The Player's coat was gorgeous. It felt grand but also appropriately dated/worn. It wasn't fully a feather jacket, but it had a smattering of large feathers that got more dense as it went down. It kind of reminded me of a vulture, honestly, which I think is fitting, with him being an opportunist that loves some corpses.
Script:
Misc. Stage Stuff:
Unless I'm really mistaken, I think they cut/modified the few lines with some outdated racial terms (I have two specifically in mind, referring to Chinese and Inuit people). So unless I just somehow missed hearing those, that's nice.
Just a note to say that the line about who the English King is will depend on when they get to England got a huge laugh. Thank you to King Charles' cancer for making everything funnier
The lighting !!! It really did a lot to separate the scenes from Hamlet from the rest of it. The stage was dark for most of it, with cool lighting (like a blue darkness). For the Hamlet portions, though, the lights were suddenly bright and warm yellow. That combined with the differences in the performances gave a strong impression that the curtain had just suddenly risen on a more traditional production of Hamlet right in the middle of Ros and Guil just doing whatever.
I really liked how they used the two risers on wheels they had (not sure if that's the right word -- they were those three-tiered platforms I remember from doing choir in school. Kind of like bleachers). They looked like they belonged on an empty stage and also gave the actors something interesting to climb on. They were able to reposition them pretty easily with the wheels, which really worked for the portions on the boat tbh. They just pushed them together so that the lower tiers touched to create a half-pipe-shaped skeletal "boat". They could climb "above deck", or even go below while still being fully visible from whatever angle. The whole thing was spun around a lot during the pirate attack, which was fun.
The risers also separated the stage really well in the first two acts. For most of it, there was one on the left side facing the audience, for characters to sit on, and one on the right facing backwards and partially obscured by the curtain they had covering that side of the stage. The curtain was backlit, so you could see the silhouettes of anything behind it. At some points, you could actually see shadows of events in Hamlet happening in the background while Ros and Guil were doing their thing in the foreground. Unfortunately I didn't get the best look at them, bc I was sitting at far right of my row, so the far right of the stage was partially out of my sight line. Still a really cool effect!

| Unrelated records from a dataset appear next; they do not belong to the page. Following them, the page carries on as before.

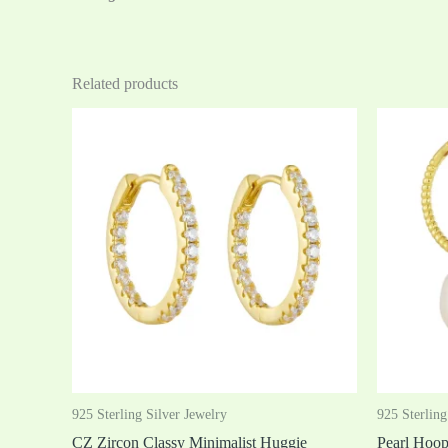
Related products
925 Sterling Silver Jewelry
925 Sterling
CZ Zircon Classy Minimalist Huggie
Pearl Hoo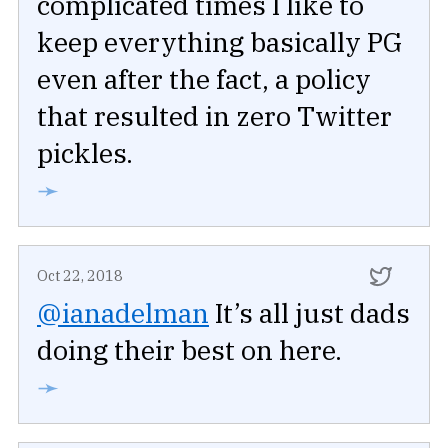
complicated times I like to
keep everything basically PG
even after the fact, a policy
that resulted in zero Twitter
pickles.
➛
Oct 22, 2018
@ianadelman
It’s all just dads
doing their best on here.
➛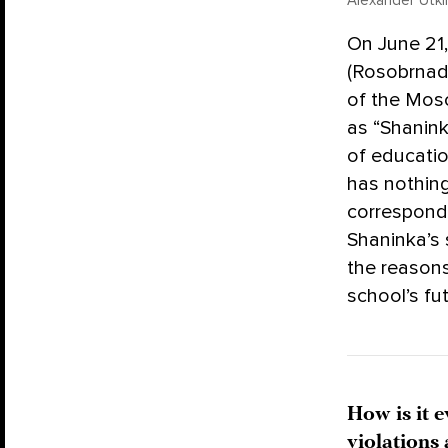
Alexander Utki
On June 21
(Rosobrnad
of the Mos
as “Shanink
of educatio
has nothing
correspond
Shaninka’s
the reasons
school’s fut
How is it 
violations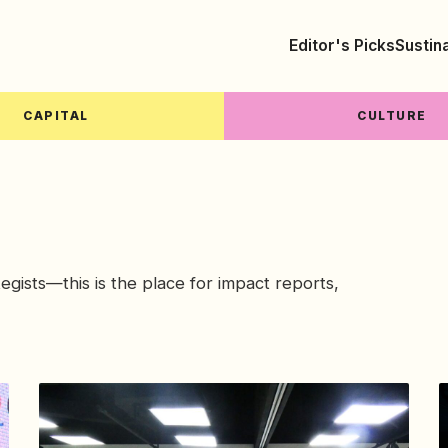
Editor's Picks
Sustin
CAPITAL
CULTURE
tegists—this is the place for impact reports,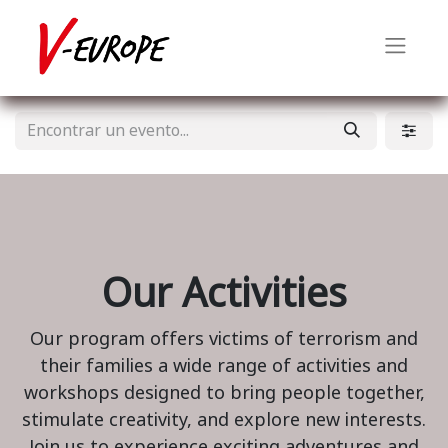
Our Activities
Our program offers victims of terrorism and
their families a wide range of activities and
workshops designed to bring people together,
stimulate creativity, and explore new interests.
Join us to experience exciting adventures and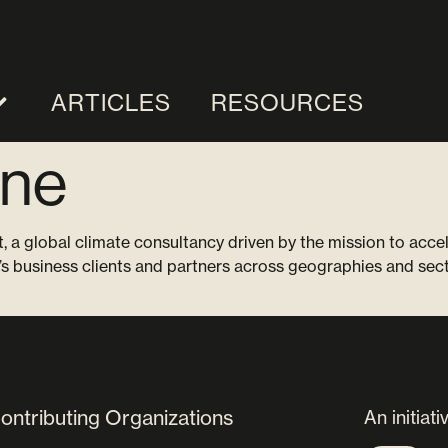
ARTICLES
RESOURCES
ne
, a global climate consultancy driven by the mission to acce
’s business clients and partners across geographies and sect
ontributing Organizations
An initiati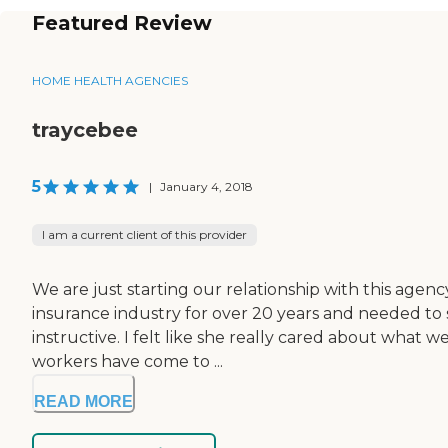
Featured Review
HOME HEALTH AGENCIES
traycebee
5
|
January 4, 2018
I am a current client of this provider
We are just starting our relationship with this agen
insurance industry for over 20 years and needed to 
instructive. I felt like she really cared about wh
workers have come to ...
READ MORE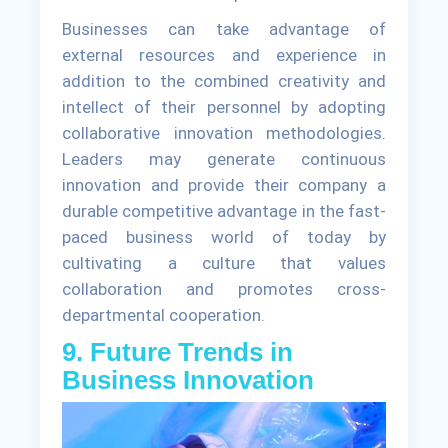
Businesses can take advantage of
external resources and experience in
addition to the combined creativity and
intellect of their personnel by adopting
collaborative innovation methodologies.
Leaders may generate continuous
innovation and provide their company a
durable competitive advantage in the fast-
paced business world of today by
cultivating a culture that values
collaboration and promotes cross-
departmental cooperation.
9. Future Trends in
Business Innovation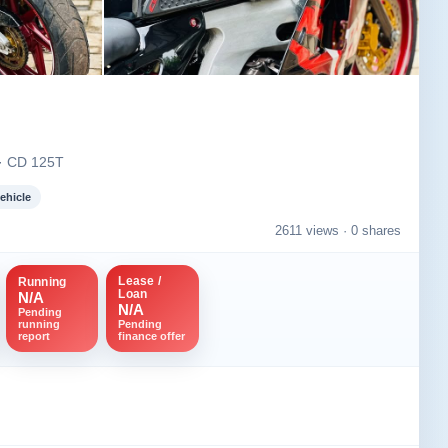
Image not found
+2
 · CD 125T
ehicle
2611 views ·
0 shares
Lease /
Running
Loan
N/A
N/A
Pending
running
Pending
report
finance offer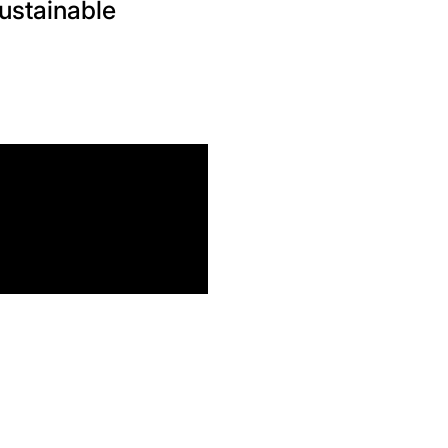
ustainable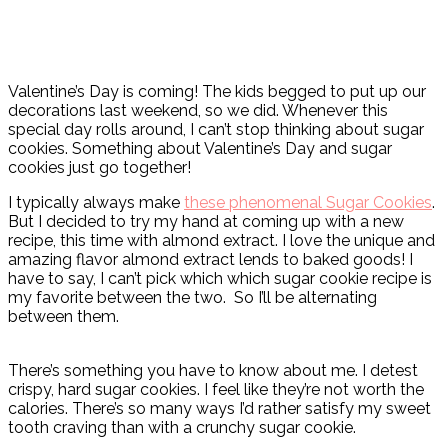
Valentine’s Day is coming! The kids begged to put up our
decorations last weekend, so we did. Whenever this
special day rolls around, I can’t stop thinking about sugar
cookies. Something about Valentine’s Day and sugar
cookies just go together!
I typically always make
these phenomenal Sugar Cookies
.
But I decided to try my hand at coming up with a new
recipe, this time with almond extract. I love the unique and
amazing flavor almond extract lends to baked goods! I
have to say, I can’t pick which which sugar cookie recipe is
my favorite between the two. So I’ll be alternating
between them.
There’s something you have to know about me. I detest
crispy, hard sugar cookies. I feel like they’re not worth the
calories. There’s so many ways I’d rather satisfy my sweet
tooth craving than with a crunchy sugar cookie.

They did turn the risers fully around to face the back during the players' performance of The Murder of Gonzago, with the curtain pulled across. You saw the shadow of the king standing up and storming out.

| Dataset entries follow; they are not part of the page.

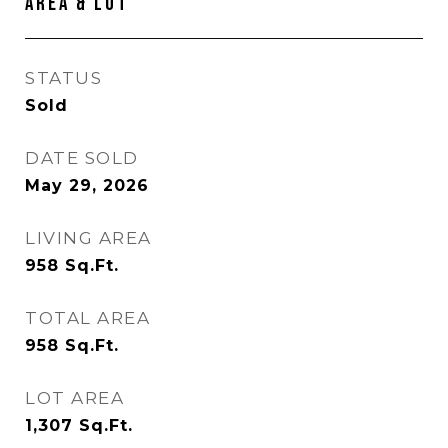
Area & Lot
STATUS
Sold
DATE SOLD
May 29, 2026
LIVING AREA
958
Sq.Ft.
TOTAL AREA
958
Sq.Ft.
LOT AREA
1,307
Sq.Ft.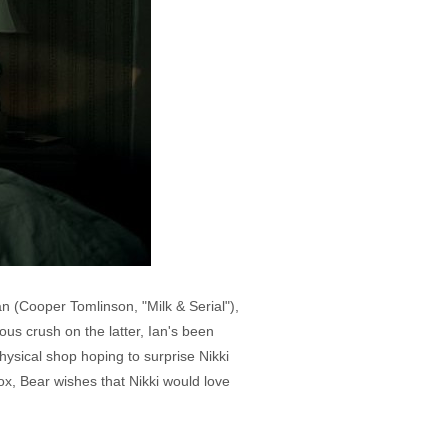
n (Cooper Tomlinson, "Milk & Serial"),
us crush on the latter, Ian's been
hysical shop hoping to surprise Nikki
ox, Bear wishes that Nikki would love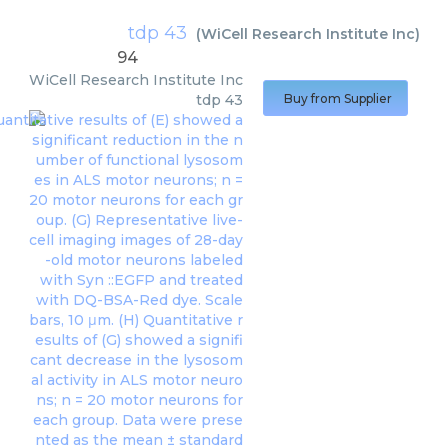
tdp 43
(
WiCell Research Institute Inc
)
94
WiCell Research Institute Inc
tdp 43
Buy from Supplier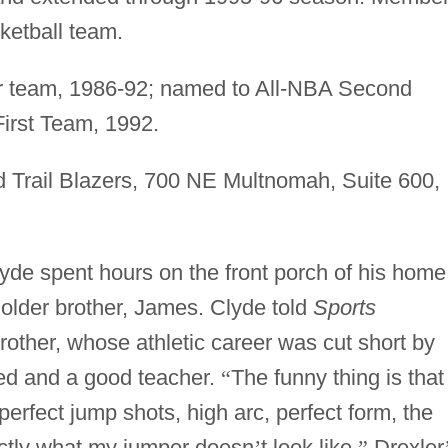
etball team.
 team, 1986-92; named to All-NBA Second
irst Team, 1992.
 Trail Blazers, 700 NE Multnomah, Suite 600,
yde spent hours on the front porch of his home
his older brother, James. Clyde told
Sports
brother, whose athletic career was cut short by
ted and a good teacher.
“
The funny thing is that
erfect jump shots, high arc, perfect form, the
ctly what my jumper doesn
’
t look like.
”
Drexler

For the final scene, they did the expected thing, where Ros and Guil are alone in the dark, illuminated by a single narrow spotlight each. The spotlight goes out when each of them die and they disappear from view. The detail that made me insane though is that each time a spotlight went out, they played the sound of a flipped coin hitting the stage and the audience was so quiet it felt like a gunshot both times.
After all the deaths they had Rosencrantz and Guildenstern start from the opening scene again tossing coins for a bit before the final curtain. They did not escape the narrative 😔
Will add more if anything else comes to mind?